§ **Work to complete**:
(a) Reproduce the passage of the European Alliance text from "- Support for an" to "of the Nations." word for word.
(b) Which Member States does the European Alliance text name as the home countries of the group's current politicians?

- President: Nanette Maupertuis
- Founded: 1996
- Ideology: Centrism Regionalism Minorities Independent Politics
- European Committee of the Regions: 17 / 329

Website
- http://www.ea.cor.europa.eu

= European Alliance =

Political group in the European Union assembly

The European Alliance (EA) is a political group in the European Committee of the Regions composed of a mix of regionalist parties and independent members. It was established in 1996, with strong influence of the European Free Alliance, and has since then existed in several incarnations.

Currently, the group gathers 31 local and regional politicians from the following Member States: Belgium, France, Ireland, Lithuania, Netherlands, Poland, Romania, and Spain.

==History==

Since its foundation in 1996 until 2004, the European Alliance group consisted of the European Free Alliance's member parties aligned with a group of independents and the then-governing party of Ireland, Fianna Fáil, thus serving as a relatively loose grouping of regionalist and non-regionalist members of the European Committee of the Regions. The group's main founding principles included:

- Support for an open Europe of regions and nations
- Support for highest possible standards for environmental protection, workers' health, consumer protection, veterinary rules, social welfare and democratic principles

In 2004 the group was reconstituted as "Union for Europe of the Nations – European Alliance (UEN–EA)", uniting a wide range of political options, from traditionally centrist parties to more national-conservative ones. At the time, the group was partly affiliated with the European Parliament's Union for Europe of the Nations.

In 2009, the group restored its original name and returned to its regionalist roots being reestablished in every new mandate since.

§ **Provided information**:
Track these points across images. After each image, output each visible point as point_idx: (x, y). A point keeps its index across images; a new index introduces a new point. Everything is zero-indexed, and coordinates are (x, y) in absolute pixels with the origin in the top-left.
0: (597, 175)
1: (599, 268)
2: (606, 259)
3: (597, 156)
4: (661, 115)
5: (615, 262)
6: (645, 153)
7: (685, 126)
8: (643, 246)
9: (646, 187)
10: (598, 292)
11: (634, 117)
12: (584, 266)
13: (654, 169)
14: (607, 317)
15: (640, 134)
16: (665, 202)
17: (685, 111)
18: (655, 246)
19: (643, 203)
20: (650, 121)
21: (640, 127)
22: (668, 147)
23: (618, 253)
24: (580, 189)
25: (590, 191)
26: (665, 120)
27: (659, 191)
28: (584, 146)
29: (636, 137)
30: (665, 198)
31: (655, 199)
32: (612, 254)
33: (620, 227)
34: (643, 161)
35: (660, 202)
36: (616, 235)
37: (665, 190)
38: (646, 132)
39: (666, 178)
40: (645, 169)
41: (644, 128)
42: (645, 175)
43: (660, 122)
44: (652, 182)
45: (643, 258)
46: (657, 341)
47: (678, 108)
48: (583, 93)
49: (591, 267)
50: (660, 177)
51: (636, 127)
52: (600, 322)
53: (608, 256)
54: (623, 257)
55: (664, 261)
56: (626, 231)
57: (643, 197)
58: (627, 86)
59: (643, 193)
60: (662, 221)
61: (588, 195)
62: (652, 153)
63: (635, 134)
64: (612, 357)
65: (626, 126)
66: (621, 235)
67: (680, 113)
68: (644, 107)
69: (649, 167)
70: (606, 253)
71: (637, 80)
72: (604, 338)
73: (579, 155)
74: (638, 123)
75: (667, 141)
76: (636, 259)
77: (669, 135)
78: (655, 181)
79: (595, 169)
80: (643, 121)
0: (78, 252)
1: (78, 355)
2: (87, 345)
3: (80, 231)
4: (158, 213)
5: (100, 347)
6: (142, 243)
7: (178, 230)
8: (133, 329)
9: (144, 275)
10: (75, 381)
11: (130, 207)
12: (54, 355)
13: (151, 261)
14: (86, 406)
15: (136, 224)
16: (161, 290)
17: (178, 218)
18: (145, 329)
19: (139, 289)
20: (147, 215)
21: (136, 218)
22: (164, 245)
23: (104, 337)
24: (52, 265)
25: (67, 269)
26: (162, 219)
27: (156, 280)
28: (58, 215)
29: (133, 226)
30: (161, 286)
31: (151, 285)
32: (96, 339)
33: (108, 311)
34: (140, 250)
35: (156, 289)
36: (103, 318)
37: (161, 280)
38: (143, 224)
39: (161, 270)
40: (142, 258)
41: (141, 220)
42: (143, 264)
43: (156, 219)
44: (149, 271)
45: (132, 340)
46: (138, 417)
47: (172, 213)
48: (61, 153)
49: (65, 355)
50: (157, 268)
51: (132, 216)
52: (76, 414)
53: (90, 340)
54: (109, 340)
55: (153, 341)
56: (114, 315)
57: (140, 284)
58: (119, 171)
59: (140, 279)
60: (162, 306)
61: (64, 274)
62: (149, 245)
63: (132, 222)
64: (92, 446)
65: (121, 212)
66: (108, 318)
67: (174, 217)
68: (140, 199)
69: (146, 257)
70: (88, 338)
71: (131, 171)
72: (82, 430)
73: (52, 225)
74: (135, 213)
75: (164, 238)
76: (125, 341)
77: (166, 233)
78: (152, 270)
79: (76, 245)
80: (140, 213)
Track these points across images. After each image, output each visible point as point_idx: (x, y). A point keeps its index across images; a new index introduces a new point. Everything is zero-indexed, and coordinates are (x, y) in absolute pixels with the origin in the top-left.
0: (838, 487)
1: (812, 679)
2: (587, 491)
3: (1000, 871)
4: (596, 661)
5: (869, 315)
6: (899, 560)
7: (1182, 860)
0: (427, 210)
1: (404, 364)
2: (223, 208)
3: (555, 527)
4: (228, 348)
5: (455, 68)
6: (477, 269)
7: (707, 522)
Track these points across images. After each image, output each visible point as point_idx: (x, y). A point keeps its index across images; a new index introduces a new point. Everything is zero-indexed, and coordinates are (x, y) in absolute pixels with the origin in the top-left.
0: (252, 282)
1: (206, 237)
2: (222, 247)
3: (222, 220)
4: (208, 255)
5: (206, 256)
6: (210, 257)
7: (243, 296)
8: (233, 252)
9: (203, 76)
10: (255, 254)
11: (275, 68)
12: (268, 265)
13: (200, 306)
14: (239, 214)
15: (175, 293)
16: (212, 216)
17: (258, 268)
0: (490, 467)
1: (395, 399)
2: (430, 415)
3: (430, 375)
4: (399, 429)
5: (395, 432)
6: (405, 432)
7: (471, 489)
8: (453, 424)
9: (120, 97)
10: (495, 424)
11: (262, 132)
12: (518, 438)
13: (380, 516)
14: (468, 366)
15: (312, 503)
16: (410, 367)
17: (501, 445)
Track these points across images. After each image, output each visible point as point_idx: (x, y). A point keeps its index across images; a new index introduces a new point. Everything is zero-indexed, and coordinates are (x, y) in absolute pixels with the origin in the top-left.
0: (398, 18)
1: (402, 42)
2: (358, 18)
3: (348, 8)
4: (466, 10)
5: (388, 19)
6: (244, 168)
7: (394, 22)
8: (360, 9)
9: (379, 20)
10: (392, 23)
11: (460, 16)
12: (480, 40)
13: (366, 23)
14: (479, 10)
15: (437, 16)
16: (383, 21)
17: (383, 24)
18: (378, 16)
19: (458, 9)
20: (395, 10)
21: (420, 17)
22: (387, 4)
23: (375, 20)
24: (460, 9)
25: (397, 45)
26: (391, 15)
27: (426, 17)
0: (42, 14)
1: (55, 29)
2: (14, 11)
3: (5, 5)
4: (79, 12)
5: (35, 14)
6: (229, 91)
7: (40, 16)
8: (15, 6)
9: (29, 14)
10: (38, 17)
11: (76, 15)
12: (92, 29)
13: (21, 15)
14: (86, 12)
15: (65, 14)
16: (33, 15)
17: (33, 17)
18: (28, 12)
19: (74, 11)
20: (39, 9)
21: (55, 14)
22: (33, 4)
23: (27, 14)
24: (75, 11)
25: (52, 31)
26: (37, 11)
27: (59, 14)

§ **Answers by task**:
(a)
- Support for an open Europe of regions and nations
- Support for highest possible standards for environmental protection, workers' health, consumer protection, veterinary rules, social welfare and democratic principles

In 2004 the group was reconstituted as "Union for Europe of the Nations – European Alliance (UEN–EA)", uniting a wide range of political options, from traditionally centrist parties to more national-conservative ones. At the time, the group was partly affiliated with the European Parliament's Union for Europe of the Nations.

(b) Belgium, France, Ireland, Lithuania, Netherlands, Poland, Romania, Spain